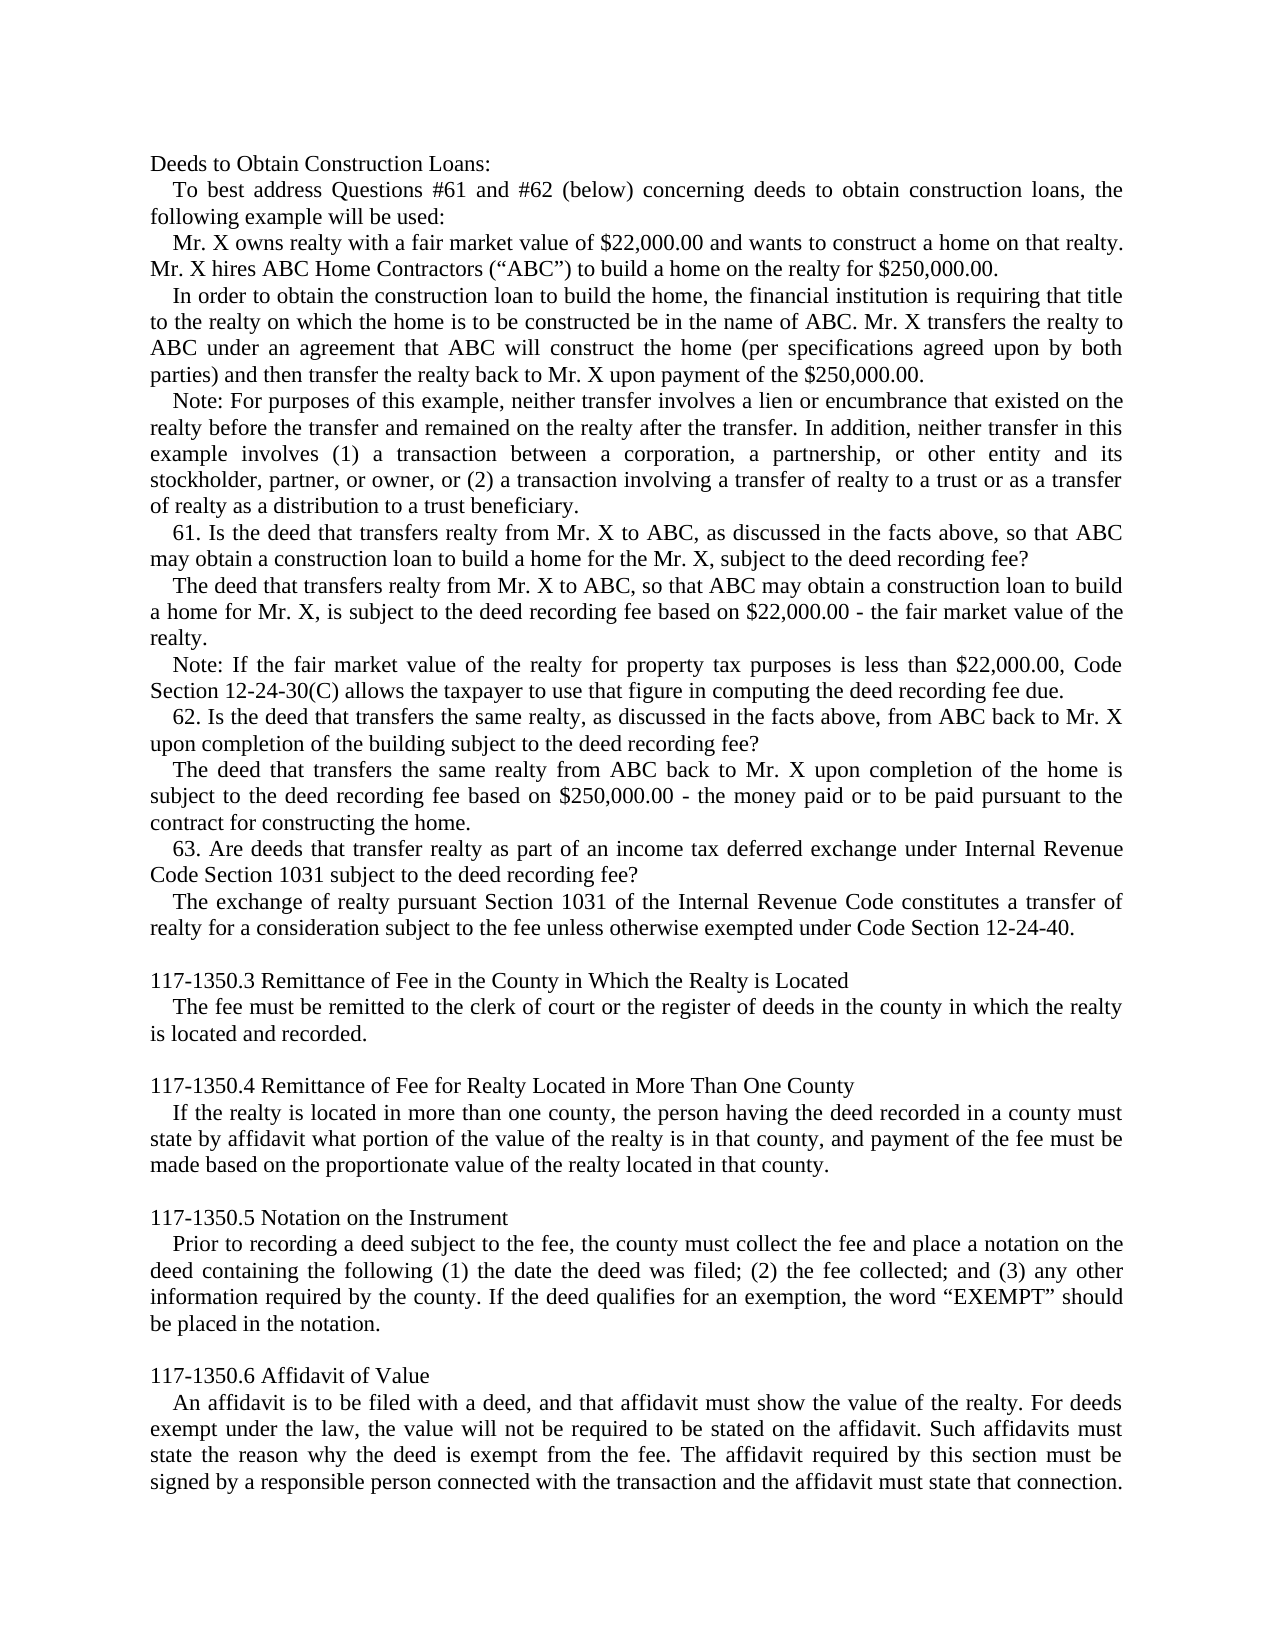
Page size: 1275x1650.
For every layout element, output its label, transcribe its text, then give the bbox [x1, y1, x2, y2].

text If the realty is located in more than one county, the person having the deed recorded in a county must state by affidavit what portion of the value of the realty is in that county, and payment of the fee must be made based on the proportionate value of the realty located in that county. [150, 1099, 1125, 1178]
text The exchange of realty pursuant Section 1031 of the Internal Revenue Code constitutes a transfer of realty for a consideration subject to the fee unless otherwise exempted under Code Section 12-24-40. [150, 888, 1125, 941]
text Mr. X owns realty with a fair market value of $22,000.00 and wants to construct a home on that realty. Mr. X hires ABC Home Contractors (“ABC”) to build a home on the realty for $250,000.00. [150, 229, 1125, 282]
text 117-1350.3 Remittance of Fee in the County in Which the Realty is Located [150, 967, 1125, 993]
text The fee must be remitted to the clerk of court or the register of deeds in the county in which the realty is located and recorded. [150, 993, 1125, 1046]
text The deed that transfers realty from Mr. X to ABC, so that ABC may obtain a construction loan to build a home for Mr. X, is subject to the deed recording fee based on $22,000.00 - the fair market value of the realty. [150, 572, 1125, 651]
text Deeds to Obtain Construction Loans: [150, 150, 1125, 176]
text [150, 1389, 1125, 1494]
text Note: If the fair market value of the realty for property tax purposes is less than $22,000.00, Code Section 12-24-30(C) allows the taxpayer to use that figure in computing the deed recording fee due. [150, 651, 1125, 703]
text 63. Are deeds that transfer realty as part of an income tax deferred exchange under Internal Revenue Code Section 1031 subject to the deed recording fee? [150, 835, 1125, 888]
text Note: For purposes of this example, neither transfer involves a lien or encumbrance that existed on the realty before the transfer and remained on the realty after the transfer. In addition, neither transfer in this example involves (1) a transaction between a corporation, a partnership, or other entity and its stockholder, partner, or owner, or (2) a transaction involving a transfer of realty to a trust or as a transfer of realty as a distribution to a trust beneficiary. [150, 387, 1125, 519]
text 62. Is the deed that transfers the same realty, as discussed in the facts above, from ABC back to Mr. X upon completion of the building subject to the deed recording fee? [150, 703, 1125, 756]
text The deed that transfers the same realty from ABC back to Mr. X upon completion of the home is subject to the deed recording fee based on $250,000.00 - the money paid or to be paid pursuant to the contract for constructing the home. [150, 756, 1125, 835]
text In order to obtain the construction loan to build the home, the financial institution is requiring that title to the realty on which the home is to be constructed be in the name of ABC. Mr. X transfers the realty to ABC under an agreement that ABC will construct the home (per specifications agreed upon by both parties) and then transfer the realty back to Mr. X upon payment of the $250,000.00. [150, 282, 1125, 387]
text To best address Questions #61 and #62 (below) concerning deeds to obtain construction loans, the following example will be used: [150, 176, 1125, 229]
text 117-1350.4 Remittance of Fee for Realty Located in More Than One County [150, 1072, 1125, 1099]
text Prior to recording a deed subject to the fee, the county must collect the fee and place a notation on the deed containing the following (1) the date the deed was filed; (2) the fee collected; and (3) any other information required by the county. If the deed qualifies for an exemption, the word “EXEMPT” should be placed in the notation. [150, 1231, 1125, 1336]
text 61. Is the deed that transfers realty from Mr. X to ABC, as discussed in the facts above, so that ABC may obtain a construction loan to build a home for the Mr. X, subject to the deed recording fee? [150, 519, 1125, 572]
text 117-1350.5 Notation on the Instrument [150, 1204, 1125, 1231]
text 117-1350.6 Affidavit of Value [150, 1362, 1125, 1389]
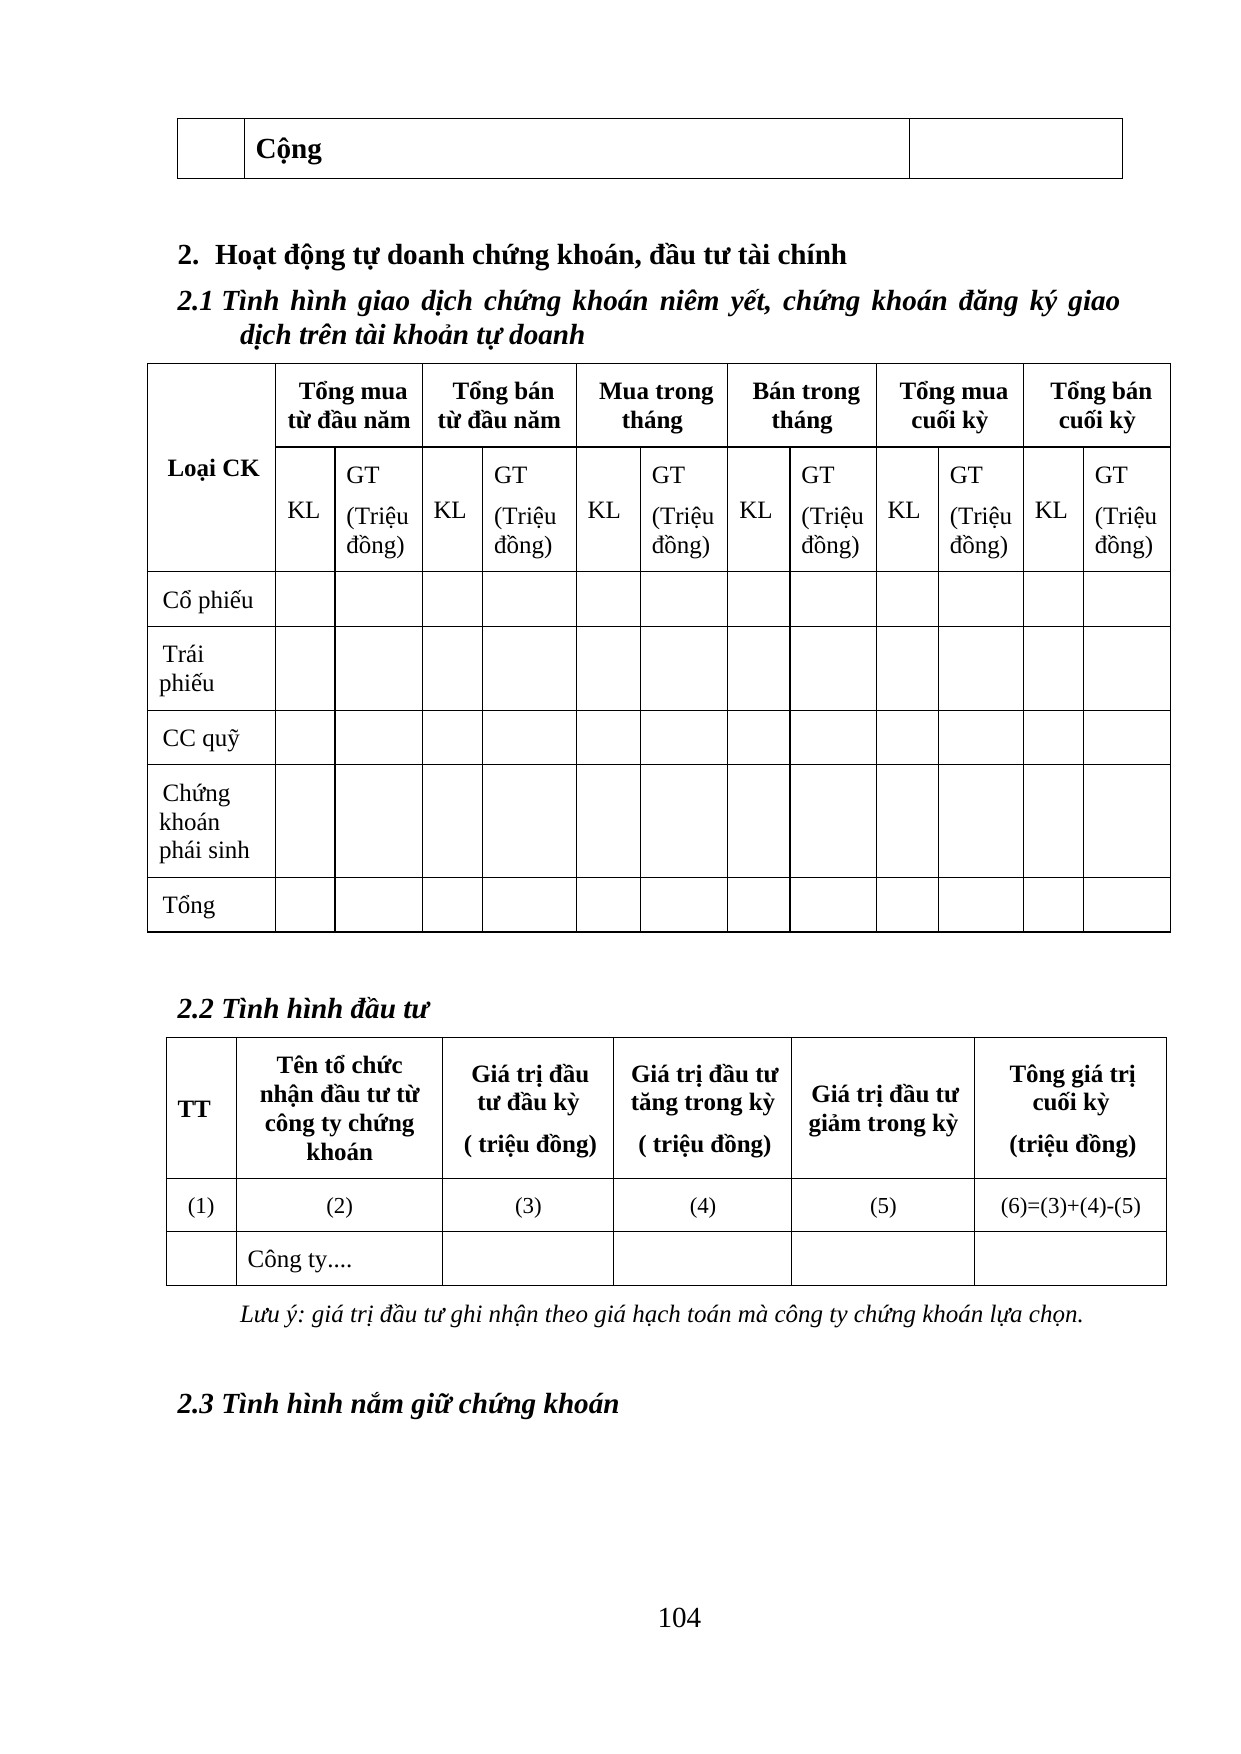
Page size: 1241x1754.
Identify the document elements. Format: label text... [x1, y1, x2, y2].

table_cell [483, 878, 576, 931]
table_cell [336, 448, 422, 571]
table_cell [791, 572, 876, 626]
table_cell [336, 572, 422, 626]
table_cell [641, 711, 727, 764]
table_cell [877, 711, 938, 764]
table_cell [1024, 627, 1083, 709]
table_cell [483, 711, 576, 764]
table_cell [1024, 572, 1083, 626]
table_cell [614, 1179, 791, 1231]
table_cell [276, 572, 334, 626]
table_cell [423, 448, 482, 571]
text Lưu ý: giá trị đầu tư ghi nhận theo giá hạch toán mà công ty chứng khoán lựa chọn. [240, 1299, 1122, 1328]
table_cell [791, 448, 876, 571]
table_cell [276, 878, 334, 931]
list Tình hình đầu tư [177, 991, 1122, 1024]
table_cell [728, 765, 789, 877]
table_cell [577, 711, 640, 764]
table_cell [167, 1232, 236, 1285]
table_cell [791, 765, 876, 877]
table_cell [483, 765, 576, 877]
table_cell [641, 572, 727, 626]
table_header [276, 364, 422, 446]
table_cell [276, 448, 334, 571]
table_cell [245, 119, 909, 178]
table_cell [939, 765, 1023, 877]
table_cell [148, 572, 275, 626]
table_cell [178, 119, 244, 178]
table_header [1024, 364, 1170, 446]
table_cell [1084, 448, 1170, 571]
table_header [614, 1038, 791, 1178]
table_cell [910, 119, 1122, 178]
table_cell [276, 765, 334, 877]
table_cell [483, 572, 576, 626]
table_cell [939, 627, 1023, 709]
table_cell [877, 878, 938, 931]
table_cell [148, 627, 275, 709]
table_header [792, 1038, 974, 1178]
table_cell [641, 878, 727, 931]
list Tình hình giao dịch chứng khoán niêm yết, chứng khoán đăng ký giao dịch trên tài khoản tự doanh [177, 283, 1122, 350]
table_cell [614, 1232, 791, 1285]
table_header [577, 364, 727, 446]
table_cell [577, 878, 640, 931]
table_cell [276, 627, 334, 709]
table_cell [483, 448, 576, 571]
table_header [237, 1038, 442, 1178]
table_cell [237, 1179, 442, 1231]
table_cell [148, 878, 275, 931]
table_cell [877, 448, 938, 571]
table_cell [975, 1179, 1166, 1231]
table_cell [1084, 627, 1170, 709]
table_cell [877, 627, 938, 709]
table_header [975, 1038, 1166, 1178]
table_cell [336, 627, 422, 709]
list Tình hình nắm giữ chứng khoán [177, 1386, 1122, 1420]
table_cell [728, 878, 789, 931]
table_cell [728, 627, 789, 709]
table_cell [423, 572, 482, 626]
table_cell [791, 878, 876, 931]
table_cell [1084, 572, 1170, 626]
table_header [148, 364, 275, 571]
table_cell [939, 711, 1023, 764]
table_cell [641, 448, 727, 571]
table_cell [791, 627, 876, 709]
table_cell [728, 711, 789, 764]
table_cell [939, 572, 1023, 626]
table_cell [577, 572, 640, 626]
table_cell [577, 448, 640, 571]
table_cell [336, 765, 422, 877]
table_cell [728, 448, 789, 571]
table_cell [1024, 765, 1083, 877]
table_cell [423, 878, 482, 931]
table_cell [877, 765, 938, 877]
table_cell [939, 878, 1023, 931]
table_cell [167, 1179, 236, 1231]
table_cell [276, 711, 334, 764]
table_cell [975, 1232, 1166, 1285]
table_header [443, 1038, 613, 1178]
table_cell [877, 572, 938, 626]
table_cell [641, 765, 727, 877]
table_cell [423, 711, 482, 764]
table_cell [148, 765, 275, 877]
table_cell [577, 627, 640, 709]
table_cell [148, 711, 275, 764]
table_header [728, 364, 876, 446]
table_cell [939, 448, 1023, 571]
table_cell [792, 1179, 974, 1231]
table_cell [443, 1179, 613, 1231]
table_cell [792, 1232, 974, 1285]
list Hoạt động tự doanh chứng khoán, đầu tư tài chính [177, 237, 1122, 271]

==*==

■ WHAT YOU NEED TO DO
Write out each entry again exactly, and skip the pictures.

■ OUTPUT OF THE TASK
Page size: 1275x1650.
For every layout element, output its label, transcribe its text, then give the bbox [x1, y1, x2, y2].

text If the realty is located in more than one county, the person having the deed recorded in a county must state by affidavit what portion of the value of the realty is in that county, and payment of the fee must be made based on the proportionate value of the realty located in that county. [150, 1099, 1125, 1178]
text The exchange of realty pursuant Section 1031 of the Internal Revenue Code constitutes a transfer of realty for a consideration subject to the fee unless otherwise exempted under Code Section 12-24-40. [150, 888, 1125, 941]
text Mr. X owns realty with a fair market value of $22,000.00 and wants to construct a home on that realty. Mr. X hires ABC Home Contractors (“ABC”) to build a home on the realty for $250,000.00. [150, 229, 1125, 282]
text 117-1350.3 Remittance of Fee in the County in Which the Realty is Located [150, 967, 1125, 993]
text The fee must be remitted to the clerk of court or the register of deeds in the county in which the realty is located and recorded. [150, 993, 1125, 1046]
text The deed that transfers realty from Mr. X to ABC, so that ABC may obtain a construction loan to build a home for Mr. X, is subject to the deed recording fee based on $22,000.00 - the fair market value of the realty. [150, 572, 1125, 651]
text Deeds to Obtain Construction Loans: [150, 150, 1125, 176]
text [150, 1389, 1125, 1494]
text Note: If the fair market value of the realty for property tax purposes is less than $22,000.00, Code Section 12-24-30(C) allows the taxpayer to use that figure in computing the deed recording fee due. [150, 651, 1125, 703]
text 63. Are deeds that transfer realty as part of an income tax deferred exchange under Internal Revenue Code Section 1031 subject to the deed recording fee? [150, 835, 1125, 888]
text Note: For purposes of this example, neither transfer involves a lien or encumbrance that existed on the realty before the transfer and remained on the realty after the transfer. In addition, neither transfer in this example involves (1) a transaction between a corporation, a partnership, or other entity and its stockholder, partner, or owner, or (2) a transaction involving a transfer of realty to a trust or as a transfer of realty as a distribution to a trust beneficiary. [150, 387, 1125, 519]
text 62. Is the deed that transfers the same realty, as discussed in the facts above, from ABC back to Mr. X upon completion of the building subject to the deed recording fee? [150, 703, 1125, 756]
text The deed that transfers the same realty from ABC back to Mr. X upon completion of the home is subject to the deed recording fee based on $250,000.00 - the money paid or to be paid pursuant to the contract for constructing the home. [150, 756, 1125, 835]
text In order to obtain the construction loan to build the home, the financial institution is requiring that title to the realty on which the home is to be constructed be in the name of ABC. Mr. X transfers the realty to ABC under an agreement that ABC will construct the home (per specifications agreed upon by both parties) and then transfer the realty back to Mr. X upon payment of the $250,000.00. [150, 282, 1125, 387]
text To best address Questions #61 and #62 (below) concerning deeds to obtain construction loans, the following example will be used: [150, 176, 1125, 229]
text 117-1350.4 Remittance of Fee for Realty Located in More Than One County [150, 1072, 1125, 1099]
text Prior to recording a deed subject to the fee, the county must collect the fee and place a notation on the deed containing the following (1) the date the deed was filed; (2) the fee collected; and (3) any other information required by the county. If the deed qualifies for an exemption, the word “EXEMPT” should be placed in the notation. [150, 1231, 1125, 1336]
text 61. Is the deed that transfers realty from Mr. X to ABC, as discussed in the facts above, so that ABC may obtain a construction loan to build a home for the Mr. X, subject to the deed recording fee? [150, 519, 1125, 572]
text 117-1350.5 Notation on the Instrument [150, 1204, 1125, 1231]
text 117-1350.6 Affidavit of Value [150, 1362, 1125, 1389]
Page size: 1241x1754.
Identify the document elements. Format: label text... [x1, y1, x2, y2].

table_cell [483, 878, 576, 931]
table_cell [336, 448, 422, 571]
table_cell [791, 572, 876, 626]
table_cell [336, 572, 422, 626]
table_cell [641, 711, 727, 764]
table_cell [877, 711, 938, 764]
table_cell [1024, 627, 1083, 709]
table_cell [483, 711, 576, 764]
table_cell [1024, 572, 1083, 626]
table_cell [614, 1179, 791, 1231]
table_cell [276, 572, 334, 626]
table_cell [423, 448, 482, 571]
text Lưu ý: giá trị đầu tư ghi nhận theo giá hạch toán mà công ty chứng khoán lựa chọn. [240, 1299, 1122, 1328]
table_cell [791, 448, 876, 571]
table_cell [276, 878, 334, 931]
list Tình hình đầu tư [177, 991, 1122, 1024]
table_cell [728, 765, 789, 877]
table_cell [577, 711, 640, 764]
table_cell [167, 1232, 236, 1285]
table_cell [791, 765, 876, 877]
table_cell [483, 765, 576, 877]
table_cell [641, 572, 727, 626]
table_header [276, 364, 422, 446]
table_cell [276, 448, 334, 571]
table_cell [245, 119, 909, 178]
table_cell [939, 765, 1023, 877]
table_cell [148, 572, 275, 626]
table_cell [178, 119, 244, 178]
table_header [1024, 364, 1170, 446]
table_cell [1084, 448, 1170, 571]
table_header [614, 1038, 791, 1178]
table_cell [910, 119, 1122, 178]
table_cell [276, 765, 334, 877]
table_cell [483, 572, 576, 626]
table_cell [939, 627, 1023, 709]
table_cell [877, 878, 938, 931]
table_cell [148, 627, 275, 709]
table_header [792, 1038, 974, 1178]
table_cell [641, 878, 727, 931]
list Tình hình giao dịch chứng khoán niêm yết, chứng khoán đăng ký giao dịch trên tài khoản tự doanh [177, 283, 1122, 350]
table_cell [614, 1232, 791, 1285]
table_header [577, 364, 727, 446]
table_cell [577, 878, 640, 931]
table_cell [276, 627, 334, 709]
table_cell [483, 448, 576, 571]
table_header [237, 1038, 442, 1178]
table_cell [237, 1179, 442, 1231]
table_cell [148, 878, 275, 931]
table_cell [877, 448, 938, 571]
table_cell [975, 1179, 1166, 1231]
table_cell [1084, 627, 1170, 709]
table_cell [877, 627, 938, 709]
table_header [975, 1038, 1166, 1178]
table_cell [336, 627, 422, 709]
list Tình hình nắm giữ chứng khoán [177, 1386, 1122, 1420]
table_cell [728, 878, 789, 931]
table_cell [728, 627, 789, 709]
table_cell [423, 572, 482, 626]
table_cell [791, 878, 876, 931]
table_cell [1084, 572, 1170, 626]
table_header [148, 364, 275, 571]
table_cell [939, 711, 1023, 764]
table_cell [641, 448, 727, 571]
table_cell [791, 627, 876, 709]
table_cell [728, 711, 789, 764]
table_cell [939, 572, 1023, 626]
table_cell [577, 572, 640, 626]
table_cell [577, 448, 640, 571]
table_cell [336, 765, 422, 877]
table_cell [728, 448, 789, 571]
table_cell [1024, 765, 1083, 877]
table_cell [423, 878, 482, 931]
table_cell [877, 765, 938, 877]
table_cell [939, 878, 1023, 931]
table_cell [167, 1179, 236, 1231]
table_cell [276, 711, 334, 764]
table_cell [975, 1232, 1166, 1285]
table_header [443, 1038, 613, 1178]
table_cell [877, 572, 938, 626]
table_cell [641, 765, 727, 877]
table_cell [423, 711, 482, 764]
table_cell [148, 765, 275, 877]
table_cell [577, 627, 640, 709]
table_cell [148, 711, 275, 764]
table_header [728, 364, 876, 446]
table_cell [939, 448, 1023, 571]
table_cell [792, 1179, 974, 1231]
table_cell [443, 1179, 613, 1231]
table_cell [792, 1232, 974, 1285]
list Hoạt động tự doanh chứng khoán, đầu tư tài chính [177, 237, 1122, 271]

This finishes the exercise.